# PAGE EXCERPT:
## START
The frontispiece, the quote that appears on the very first page, was a passage from Robert Ruark’s Horn of the Hunter. In it, Ruark recounts an episode in which he shot a hyena with a .220 Swift. The first shot did not do the job, nor did the second. Nor the third. After he’d struck the hyena with seven bullets and the poor critter still wasn’t dead, Ruark discarded the Swift, called for his .470 Nitro Express, and finished it off properly.
Disgusted, he informed all and sundry that he would “never again shoot at any animal he respected” with the Swift. To the best of my knowledge, he never did.
When I first read Horn of the Hunter in the 1960s, I had no first-hand knowledge of the Swift and was blissfully unaware of the controversies that had dogged it since its introduction by Winchester in 1935. For its intended purpose, which is dispatching varmints such as woodchucks at long range, no better cartridge has ever been developed. Its detractors, however, insisted that it burned out barrels in a few hundred rounds, that its accuracy was erratic, and that it could not be loaded down to counter either of these supposed faults.
One accusation aimed at the Swift that cannot be denied, however, is the complete unsuitability of its 48-grain factory bullet for use on anything bigger than an underfed coyote. With a muzzle velocity of a sizzling 4,110 feet per second (fps), it was designed expressly to open up extremely rapidly on contact. Crows, prairie dogs, woodchucks, and similar beasts are not very thick. The bullet needs to expand rather than penetrate, because little penetration is required. As well, this virtually ensures that no Swift bullet will ever ricochet; they fly apart on touching so much as a twig, which is very desirable in settled areas.
Should Ruark have known this? Maybe, or maybe not. He was, admittedly, a shotgunner, not a rifleman. Jack O’Connor, in one of his more acid moments, said Ruark “lacked ballistic sophistication.” In 1953, when Horn of the Hunter appeared, Ruark probably would have agreed with him. It was only later, after spending a good portion of his time in Africa, hunting everything up to and including elephants, that Ruark began presenting himself as an authority on rifles.
Much as I admire the man in many ways, and for many things, he is about the last person I would take advice from when it comes to big-game rifles.
Later on, after the episode with the Swift, he developed an infatuation with the .244 Holland & Holland, a rather ill-conceived creation from the venerable London firm that consisted of the .375 H&H necked down to .243 (6mm). In one article, Ruark said its velocity was so high, and its trajectory so flat, that no adjustment was needed, up or down, for ranges all the way out to 400 yards. Huh? Methinks not.
Ruark even went so far as to say he was getting rid of his other, bigger rifles, and using only the .244 in future. Presumably, he hung onto his .470 in case anything went wrong.
## END
# INSTRUCTION 1:
Answer from the passage on Ruark and the .220 Swift:
(a) In what year did Winchester introduce the Swift?
(b) What muzzle velocity does the passage give for the Swift's 48-grain factory bullet?
(c) Which rifle did Ruark call for to finish off the hyena?
# INSTRUCTION 2:
From the passage on Ruark and the .220 Swift, reproduce word for word the part from "One accusation aimed" to "in settled areas.".
# INSTRUCTION 3:
Resume the passage on Ruark and the .220 Swift from where it stops.
The records that come after this passage are separate material and have nothing to do with it.

# DATA LINES:
## START
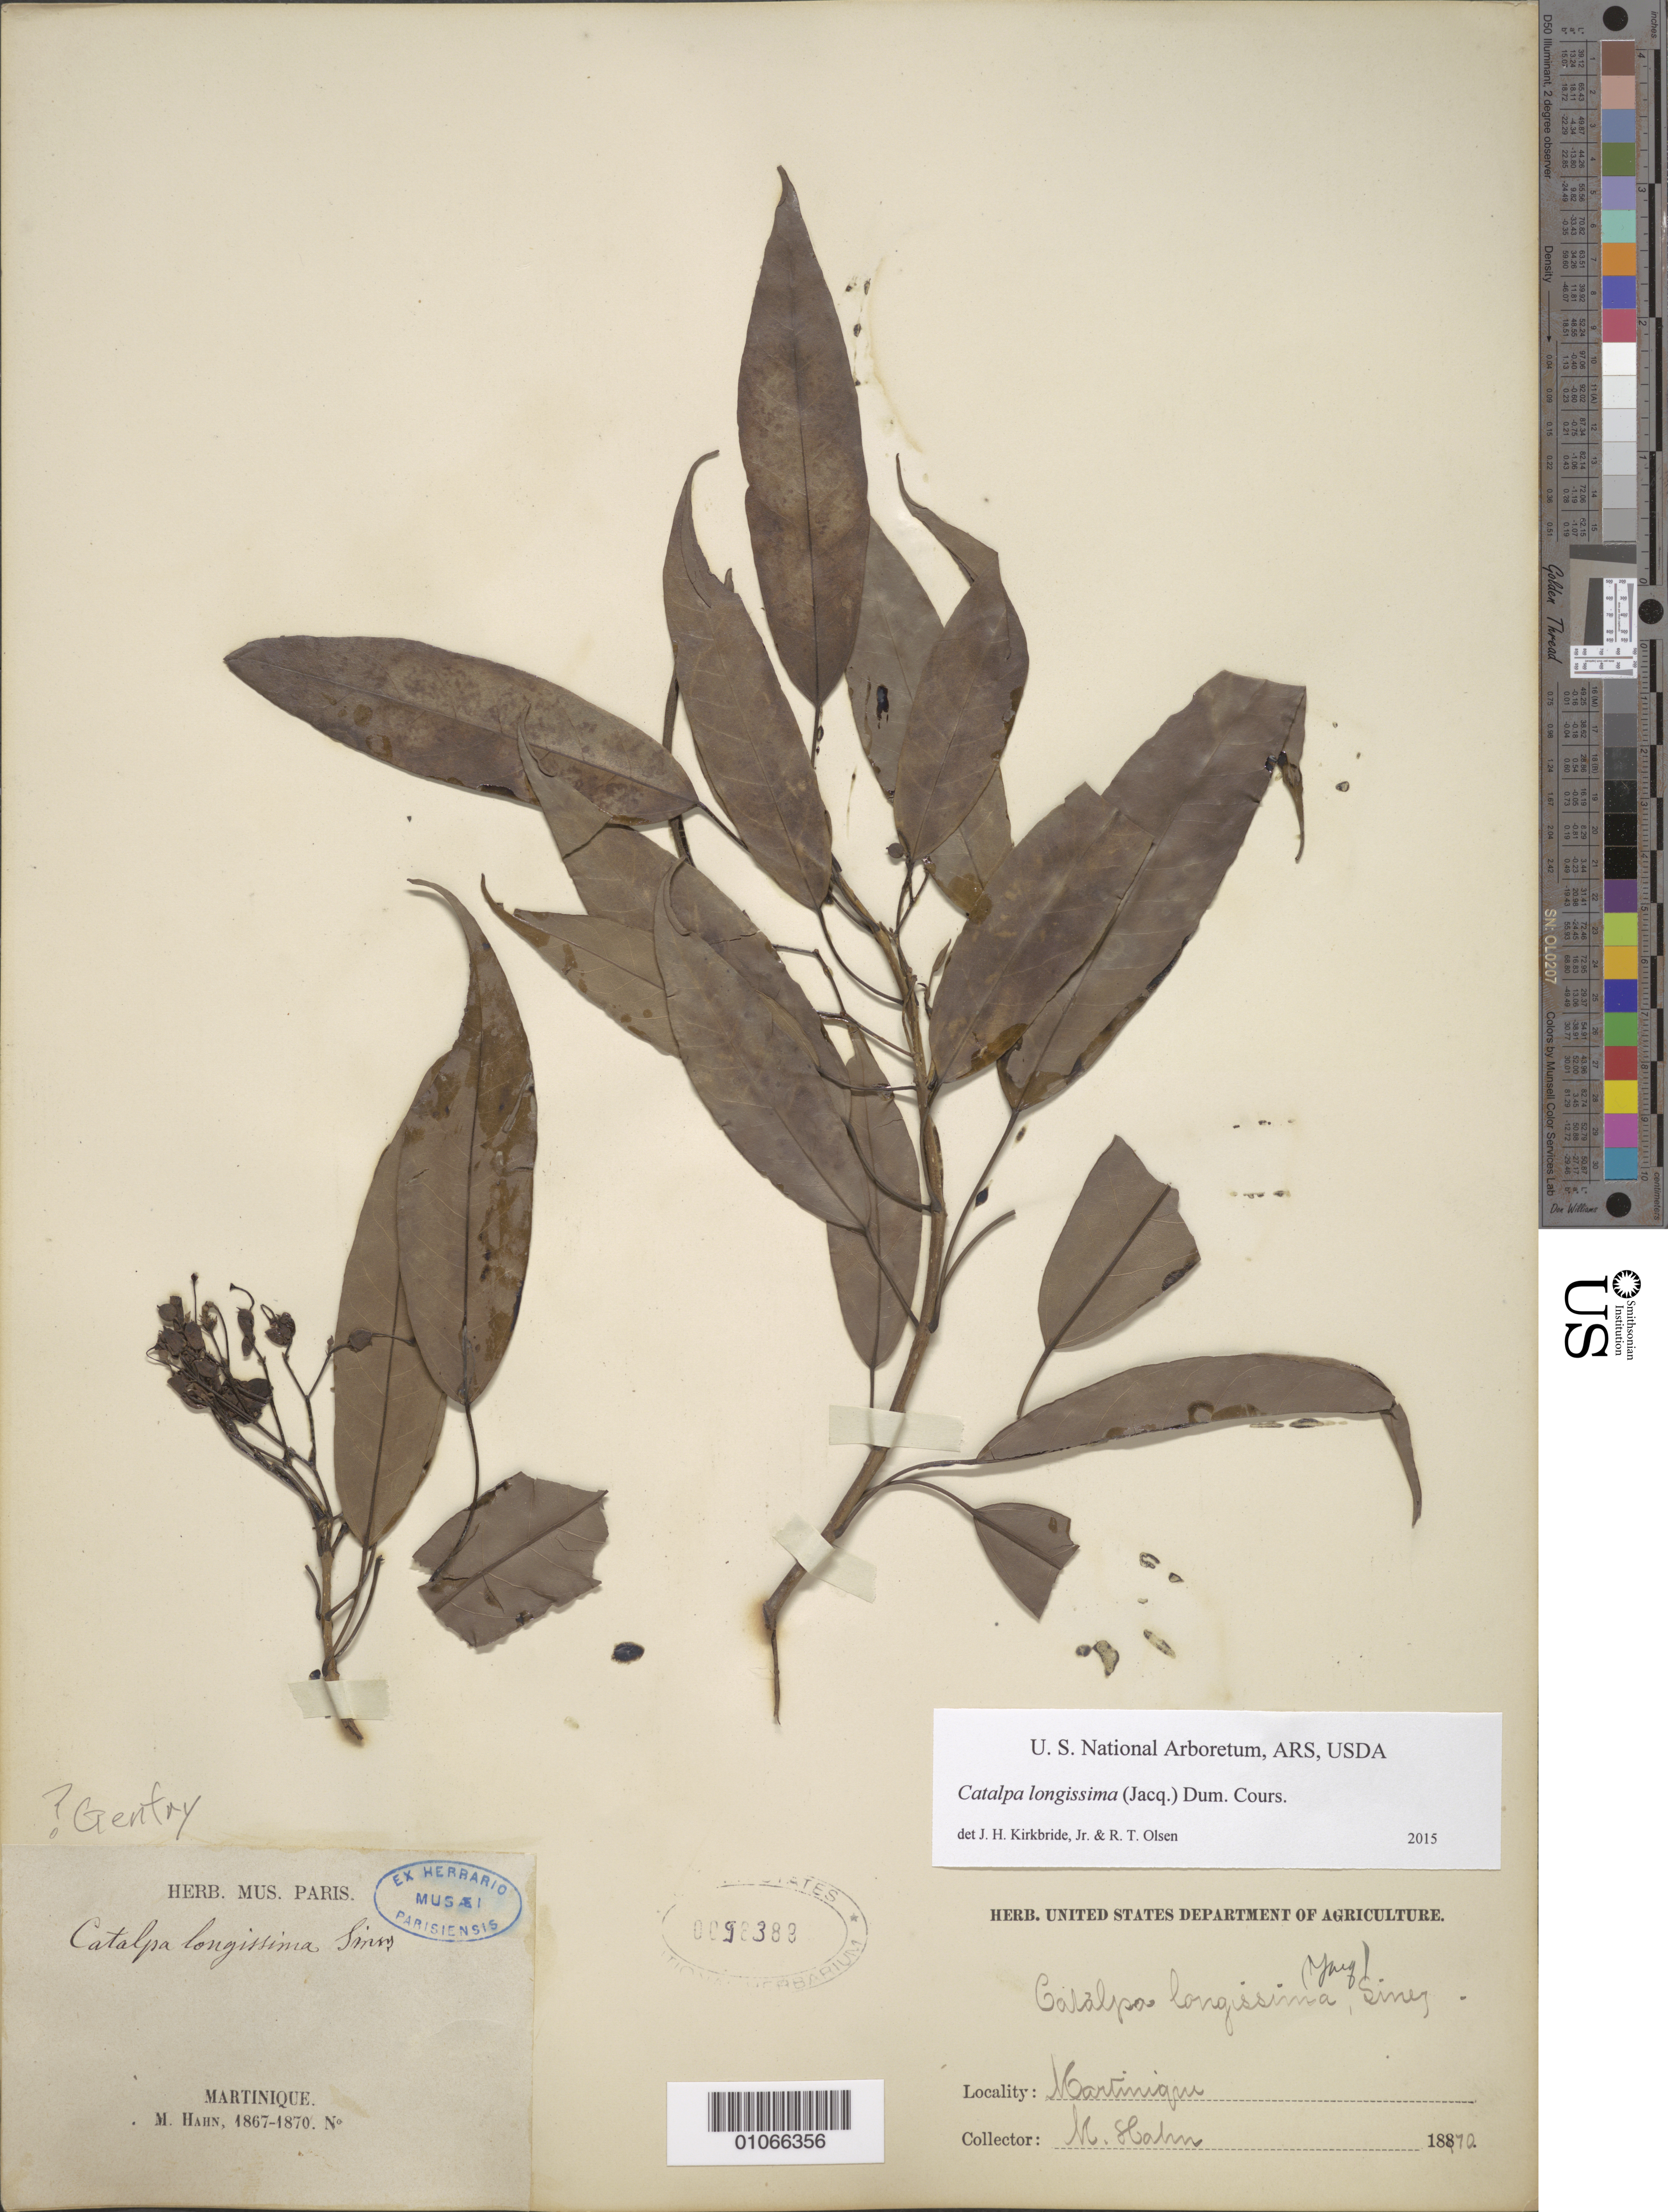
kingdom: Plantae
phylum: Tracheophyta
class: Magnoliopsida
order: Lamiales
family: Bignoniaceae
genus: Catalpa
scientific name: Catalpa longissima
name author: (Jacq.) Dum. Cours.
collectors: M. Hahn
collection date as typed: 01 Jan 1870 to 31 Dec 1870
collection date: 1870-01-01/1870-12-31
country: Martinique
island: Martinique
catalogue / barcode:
## END
# WRITTEN RESPONSE 1:
(a) 1935
(b) 4,110 feet per second
(c) His .470 Nitro Express

# WRITTEN RESPONSE 2:
One accusation aimed at the Swift that cannot be denied, however, is the complete unsuitability of its 48-grain factory bullet for use on anything bigger than an underfed coyote. With a muzzle velocity of a sizzling 4,110 feet per second (fps), it was designed expressly to open up extremely rapidly on contact. Crows, prairie dogs, woodchucks, and similar beasts are not very thick. The bullet needs to expand rather than penetrate, because little penetration is required. As well, this virtually ensures that no Swift bullet will ever ricochet; they fly apart on touching so much as a twig, which is very desirable in settled areas.

# WRITTEN RESPONSE 3:
Few people today even know the .244 H&H ever existed, and when you raise the issue with the rifle people at Holland’s, they tend to change the subject at the first opportunity.
Trajectory aside, the .244 H&H claimed 3,500 fps for a 100-grain bullet. It was introduced in 1955, and Ruark got his hands on one sometime after that. It’s odd that he would take to it the way he did, only a couple of years after his experience with the Swift. In 1955, 100-grain expanding bullets in .243 were nothing to write home about. I don’t know what bullet Kynoch loaded it with, assuming Kynoch loaded the ammunition, but I suspect it was not something you’d want in your hands in a tough situation.
One thing the Swift and the .244 H&H had in common was that they were marketed as being astonishing killers of big game as well as varmints, with the usual tales of large animals dropping “as if poleaxed” or “in their tracks” if so much as touched by one of these high-speed projectiles.
The mid-50s were also the era in which Roy Weatherby was first really beating the drums for his creations, taking his .257 and .270 Weatherby to Africa and sending back outlandish reports of their effect on everything up to, and including, Cape buffalo.
These high-speed wunderkind have been proven, over and over, to work spectacularly sometimes, but fail just as spectacularly at others. Slower, heavier bullets, however, work doggedly time after time—rarely spectacular, but always effective if the bullet’s put in the right place or anywhere close.
One can trace the history of “high velocity as super-killer” all the way back to James Purdey’s initial work with express rifles in the 1850s, wherein he discovered that lighter bullets traveled faster and sometimes—sometimes!—dropped animals where they stood.
Obviously, the Swift was not the first cartridge to be touted this way. In America there was the .303 Savage (1895), then the .22 Savage High Power (1911), then Savage’s .250-3000 (1915). Arthur Savage was as much a promoter as Roy Weatherby, and he sent hunters all over the globe to hunt big beasts with small, fast bullets, and followed it up with magazine articles about their wondrous performance.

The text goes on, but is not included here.